When Dan was small, I got interested in sewing. I now sew
clothes for my granddaughters, quilts, etc. To do this, I need cloth. So I
carry a tape measure. It’s a wee, little thing that lives in the bottom of my
purse. I whip it out whenever I come across a cloth fragment on sale to see if
it will fit my current quilting project – whichever one that is.
So this round little metal disc housing the tape itself
has been my constant companion for many years. Today I decided to use it to
measure the grass. Yes, folks, the grass.
Dan had asked me yesterday to go to paddock #2 (where the
steers are) and see if the grass was too short and if it was to move the steers
to paddock #4. Now I don’t know what ‘too short’ means to Dan, or even to me.
So I decided to measure it and report back to Dan for the definitive answer.
I went down into the garage to don my poor, bedraggled
purple wellies. Constant farm use has taken its toll and my wellies are
cracked, split and no longer waterproof. But they are all I have. I put out a hand
to steady myself as I slip into the boot and touch a nice, big metal tape
measure. Aha, I thought. Just the thing. I can drop it to the ground to measure
and not have to hold my cloth tape in the wet, muddy grass.
So off I go. Through paddock #4 and into paddock #3. When
I approach paddock #2 even I can tell that the grass is pretty well cropped
down. But I measure just to make sure. It’s about 13 mm. So I set about opening
the gates through which to usher the steers.
But the gate between #4 and #3 won’t stay open. So I get
out my trusty old friend, the wee tape measure, and loop it loosely over the
gate and the fence to hold the gate open. Then off I trot to open the gate
between #2 and #3. Oh, did I remember to tell you that it has rained like crazy
for days. Well, it has. And the paddocks are potholed mud pools. My porous
wellies squelch through the mud and occasionally I have to bend down and pull
my foot and boot up through the mud which seems to have become infatuated with
my purple boots and wants them to stay.
I find the steers and try to urge them to come to the
nice fresh grass but no dice. I give up and retrace my steps back into paddock
#3. At this point 3 of the steers decide to join me and trot obediently into
#4. Another one stops dead in the gateway and begins eating. The last bellows mournfully
and again can’t figure out how to get through a gate.
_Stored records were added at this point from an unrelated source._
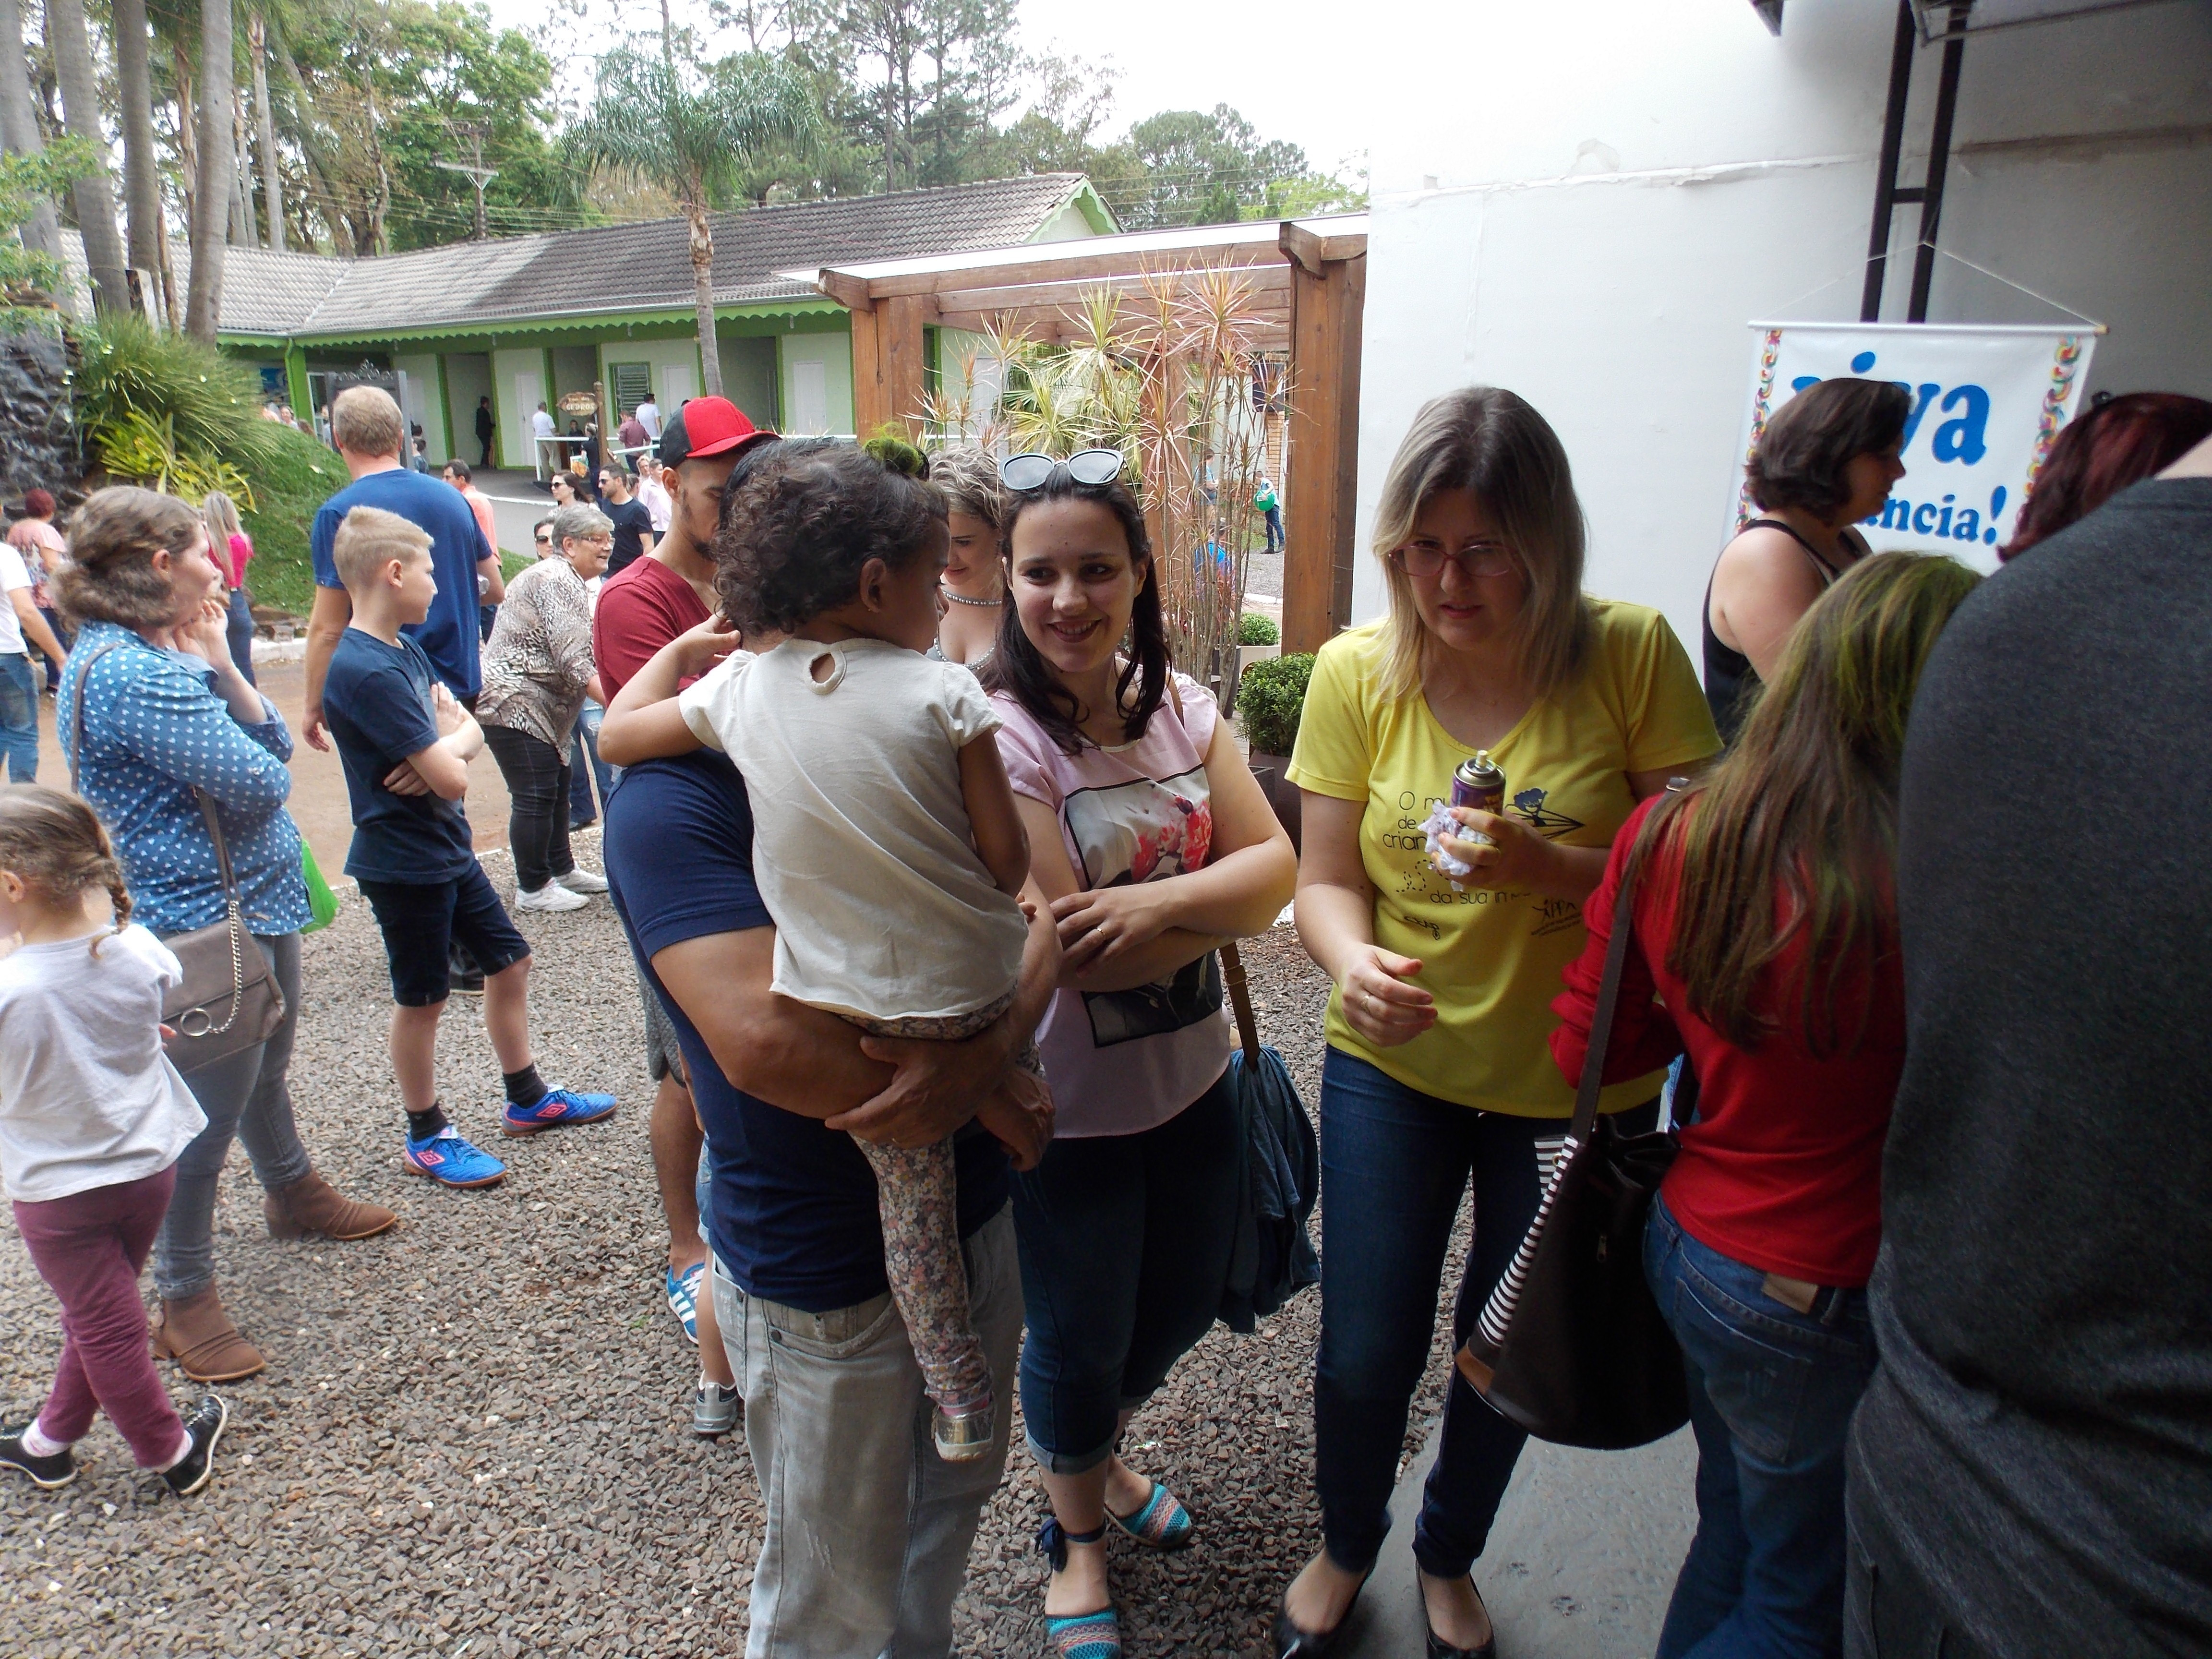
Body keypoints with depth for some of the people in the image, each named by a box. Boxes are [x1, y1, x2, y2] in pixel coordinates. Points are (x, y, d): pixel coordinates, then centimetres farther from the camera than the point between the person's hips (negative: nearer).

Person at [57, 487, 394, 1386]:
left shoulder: (157, 654, 9)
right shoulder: (133, 673, -24)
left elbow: (274, 744, 5)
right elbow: (261, 782, -23)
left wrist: (220, 666, -9)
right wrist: (210, 671, -8)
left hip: (256, 901, 10)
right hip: (205, 922, -10)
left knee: (265, 1071, 28)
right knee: (208, 1116, 3)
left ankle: (293, 1193, 50)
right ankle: (184, 1298, 20)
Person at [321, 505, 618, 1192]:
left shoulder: (406, 650, 7)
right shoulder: (367, 671, -24)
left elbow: (467, 729, 7)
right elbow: (452, 779, -26)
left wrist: (444, 750, -15)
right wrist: (453, 745, -4)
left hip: (448, 848, 9)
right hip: (403, 860, -9)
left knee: (510, 960, 16)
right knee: (422, 1000, 6)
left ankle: (527, 1098, 32)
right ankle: (427, 1137, 24)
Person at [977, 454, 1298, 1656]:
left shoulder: (1179, 706, -3)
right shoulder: (1000, 735, -20)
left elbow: (1274, 863, -9)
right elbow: (1066, 952, -26)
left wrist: (1155, 901, -25)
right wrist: (1223, 901, -21)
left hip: (1192, 1081, 6)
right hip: (1067, 1106, -5)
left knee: (1182, 1307, 25)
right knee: (1079, 1337, 16)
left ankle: (1099, 1455, 58)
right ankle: (1077, 1535, 49)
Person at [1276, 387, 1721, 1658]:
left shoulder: (1632, 654, -15)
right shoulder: (1359, 672, -11)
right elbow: (1326, 879, -7)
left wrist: (1553, 869, -31)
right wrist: (1357, 961, -29)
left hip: (1578, 1081, 0)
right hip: (1394, 1064, 1)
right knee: (1365, 1353, 9)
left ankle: (1450, 1557, 53)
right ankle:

I go back to help him but before I can get there, he
spies my tape measure. And starts eating it!! Visions of having killed my first
cow flash through my head. Then I begin postulating my explanations for the vet
and more importantly, for Dan. “Well, you see, it was this way.” Since I can’t
come up with a reasonable scenario, I take off after the steer who has
playfully clumped his way halfway down paddock #2.
I alternate between slipping in the mud, pulling my boots
out of the mud, and trying to get close enough to the steer to pull the tape
measure out of his mouth. Luckily for me, the metal disc is the end that is not in the mouth. I
get closer and closer. The steer looks up, sees me and scampers off again.
Finally, he starts rubbing his head against the fence and the tape gets tangled
in the wire. He leaves and I grab the soggy remains of my long time companion.
But I’m not out of the woods yet. The steer in the
gateway decides to come see what all the fuss is about and has re-entered
paddock #2. Thankfully, the last steer wanders off in the right direction and
the explorer follows. I eventually manage to get all 5 into #4 and then retrace
my steps to shut all the gates.
Now all I have to do is traverse #4 to the gate to the
road, go back to the house, and clean all the mud off my clothes (I am pure mud
from knee to boot and beyond). Oops, not yet. The herd has decided to
congregate right in my path. I don’t care. I stomp up to them and they run up
the hill away from me. Fine by me! But then they follow me, and slipping in the
mud, scramble halfway down the hillside and come charging mere inches from me.
I figure I have had it and am just beginning to cover my
head and roll in a ball when, with Herculean strength, the steers dig deep into
the mud and propel themselves up the hill again. Believe it or not, they repeat
this process twice before I manage to escape. That will teach me to tick off
cows that outweigh me 10 to 1. Okay, 5 to 1.